Exercise objective:
Rewrite the lines in the rows below, from the line containing "Bez kategorii" through the line containing "swoich potrzeb", inclusive, as a Markdown table with the columns "No." and "Line". Number each line and leave out blank lines.

Saved entries
● ● ●

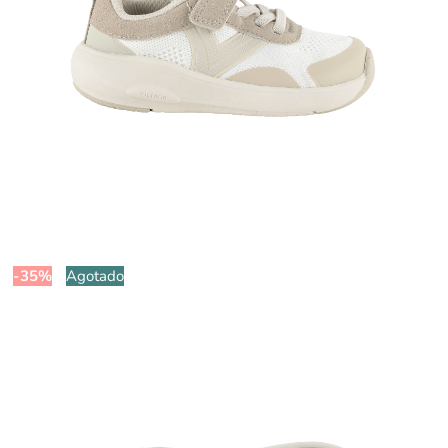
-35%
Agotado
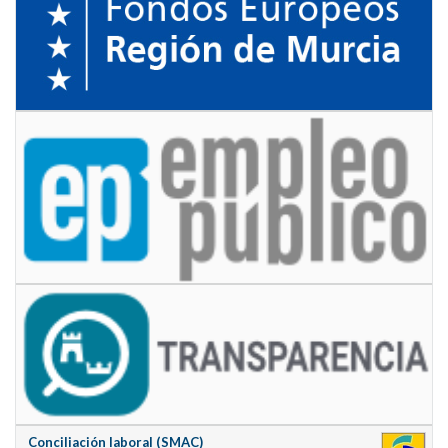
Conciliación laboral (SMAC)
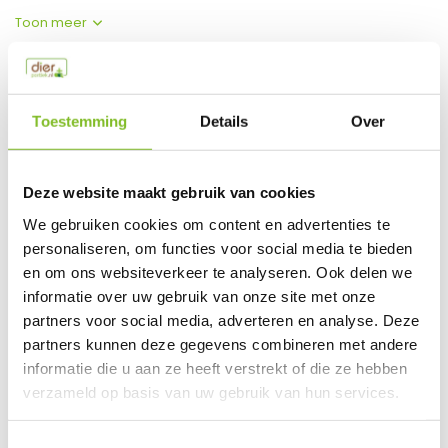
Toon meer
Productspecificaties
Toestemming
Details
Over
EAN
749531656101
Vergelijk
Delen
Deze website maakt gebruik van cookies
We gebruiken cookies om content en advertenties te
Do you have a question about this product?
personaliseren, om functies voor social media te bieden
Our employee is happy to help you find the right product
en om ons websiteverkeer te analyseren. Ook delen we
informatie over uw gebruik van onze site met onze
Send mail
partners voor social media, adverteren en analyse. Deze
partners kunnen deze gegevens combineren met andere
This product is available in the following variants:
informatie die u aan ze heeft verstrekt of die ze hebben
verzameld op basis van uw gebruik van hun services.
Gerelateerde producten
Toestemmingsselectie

● ● ●

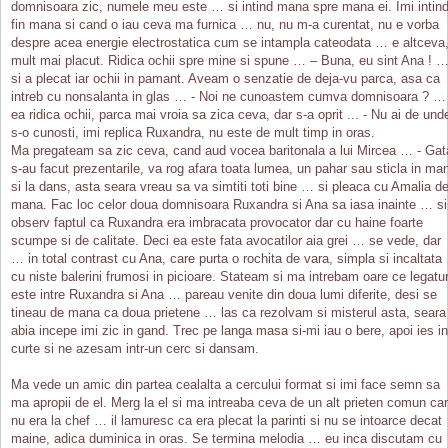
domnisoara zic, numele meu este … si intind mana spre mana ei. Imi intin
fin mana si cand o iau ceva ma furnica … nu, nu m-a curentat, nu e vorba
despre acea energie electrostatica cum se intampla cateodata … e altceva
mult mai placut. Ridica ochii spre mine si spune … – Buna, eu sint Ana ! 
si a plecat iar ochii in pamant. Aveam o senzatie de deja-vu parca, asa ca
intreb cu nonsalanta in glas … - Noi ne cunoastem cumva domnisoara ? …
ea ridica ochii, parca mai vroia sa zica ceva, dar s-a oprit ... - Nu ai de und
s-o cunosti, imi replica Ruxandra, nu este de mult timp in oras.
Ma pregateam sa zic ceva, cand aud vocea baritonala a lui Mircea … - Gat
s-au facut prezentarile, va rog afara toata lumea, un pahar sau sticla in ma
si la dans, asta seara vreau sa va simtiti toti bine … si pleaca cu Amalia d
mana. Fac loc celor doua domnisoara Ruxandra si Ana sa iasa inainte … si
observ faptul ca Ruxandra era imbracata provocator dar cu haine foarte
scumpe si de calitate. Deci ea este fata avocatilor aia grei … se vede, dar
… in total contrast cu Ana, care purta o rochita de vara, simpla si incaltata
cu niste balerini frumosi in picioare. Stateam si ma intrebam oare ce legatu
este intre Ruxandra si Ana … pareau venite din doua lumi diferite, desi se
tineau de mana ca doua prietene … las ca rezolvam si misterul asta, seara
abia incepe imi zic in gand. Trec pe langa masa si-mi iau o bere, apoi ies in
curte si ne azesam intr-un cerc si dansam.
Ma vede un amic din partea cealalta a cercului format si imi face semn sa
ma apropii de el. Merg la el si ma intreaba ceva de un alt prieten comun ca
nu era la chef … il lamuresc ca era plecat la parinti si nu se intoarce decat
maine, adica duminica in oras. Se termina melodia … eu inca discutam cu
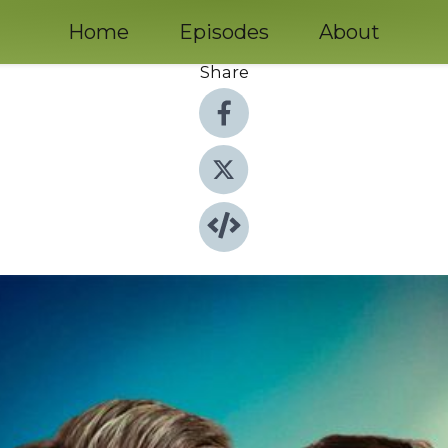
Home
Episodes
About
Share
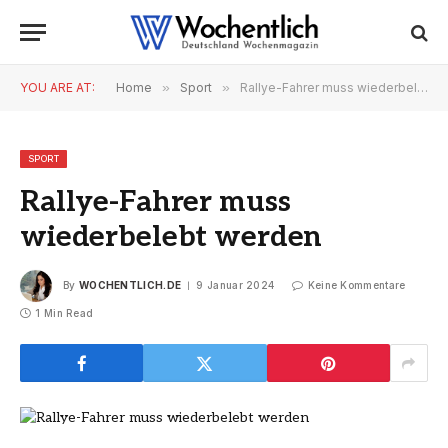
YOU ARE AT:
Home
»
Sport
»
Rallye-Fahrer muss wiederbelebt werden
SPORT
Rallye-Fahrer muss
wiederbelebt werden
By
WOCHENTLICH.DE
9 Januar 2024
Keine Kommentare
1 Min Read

● ● ●

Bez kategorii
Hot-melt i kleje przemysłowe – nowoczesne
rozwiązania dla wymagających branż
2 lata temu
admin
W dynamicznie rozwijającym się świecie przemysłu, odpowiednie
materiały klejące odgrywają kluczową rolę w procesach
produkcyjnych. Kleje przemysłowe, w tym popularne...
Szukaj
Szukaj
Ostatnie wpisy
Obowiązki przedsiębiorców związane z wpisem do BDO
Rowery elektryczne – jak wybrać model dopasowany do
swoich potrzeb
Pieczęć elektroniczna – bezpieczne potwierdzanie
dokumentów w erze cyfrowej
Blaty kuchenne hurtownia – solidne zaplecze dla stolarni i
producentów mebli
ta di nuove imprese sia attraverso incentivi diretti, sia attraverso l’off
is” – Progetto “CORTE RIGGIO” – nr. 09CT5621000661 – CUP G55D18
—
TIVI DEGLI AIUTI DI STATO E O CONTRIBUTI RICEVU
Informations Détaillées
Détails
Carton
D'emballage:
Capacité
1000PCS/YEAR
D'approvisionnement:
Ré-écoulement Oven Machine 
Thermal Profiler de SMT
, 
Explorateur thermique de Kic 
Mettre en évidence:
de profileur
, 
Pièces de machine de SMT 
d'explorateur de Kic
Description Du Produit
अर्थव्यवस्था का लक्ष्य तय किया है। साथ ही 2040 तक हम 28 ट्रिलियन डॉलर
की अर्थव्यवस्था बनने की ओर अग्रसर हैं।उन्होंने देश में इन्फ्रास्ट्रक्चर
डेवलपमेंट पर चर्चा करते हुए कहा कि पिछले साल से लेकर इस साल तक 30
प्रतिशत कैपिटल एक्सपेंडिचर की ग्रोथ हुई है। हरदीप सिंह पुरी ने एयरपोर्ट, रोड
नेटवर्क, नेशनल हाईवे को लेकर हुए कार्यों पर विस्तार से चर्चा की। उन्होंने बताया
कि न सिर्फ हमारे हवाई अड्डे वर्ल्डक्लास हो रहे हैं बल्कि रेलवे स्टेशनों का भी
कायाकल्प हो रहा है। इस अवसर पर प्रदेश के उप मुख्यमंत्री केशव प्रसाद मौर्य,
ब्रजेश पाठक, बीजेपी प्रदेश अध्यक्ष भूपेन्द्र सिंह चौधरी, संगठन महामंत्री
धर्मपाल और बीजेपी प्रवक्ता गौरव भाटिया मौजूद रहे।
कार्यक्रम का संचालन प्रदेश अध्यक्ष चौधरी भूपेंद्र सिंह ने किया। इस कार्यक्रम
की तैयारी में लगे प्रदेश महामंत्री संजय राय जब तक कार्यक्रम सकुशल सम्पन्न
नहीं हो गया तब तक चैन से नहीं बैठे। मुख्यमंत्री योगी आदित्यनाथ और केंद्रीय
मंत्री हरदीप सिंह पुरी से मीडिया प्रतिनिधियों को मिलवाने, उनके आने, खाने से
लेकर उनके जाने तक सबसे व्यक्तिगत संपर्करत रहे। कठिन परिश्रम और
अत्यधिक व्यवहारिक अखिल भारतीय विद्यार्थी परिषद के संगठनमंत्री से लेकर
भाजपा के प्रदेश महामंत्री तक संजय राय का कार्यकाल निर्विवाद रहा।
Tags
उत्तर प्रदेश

● ● ●

Expected answer:
| No. | Line |
|---|---|
| 1 | Bez kategorii |
| 2 | Hot-melt i kleje przemysłowe – nowoczesne |
| 3 | rozwiązania dla wymagających branż |
| 4 | 2 lata temu |
| 5 | admin |
| 6 | W dynamicznie rozwijającym się świecie przemysłu, odpowiednie |
| 7 | materiały klejące odgrywają kluczową rolę w procesach |
| 8 | produkcyjnych. Kleje przemysłowe, w tym popularne... |
| 9 | Szukaj |
| 10 | Szukaj |
| 11 | Ostatnie wpisy |
| 12 | Obowiązki przedsiębiorców związane z wpisem do BDO |
| 13 | Rowery elektryczne – jak wybrać model dopasowany do |
| 14 | swoich potrzeb |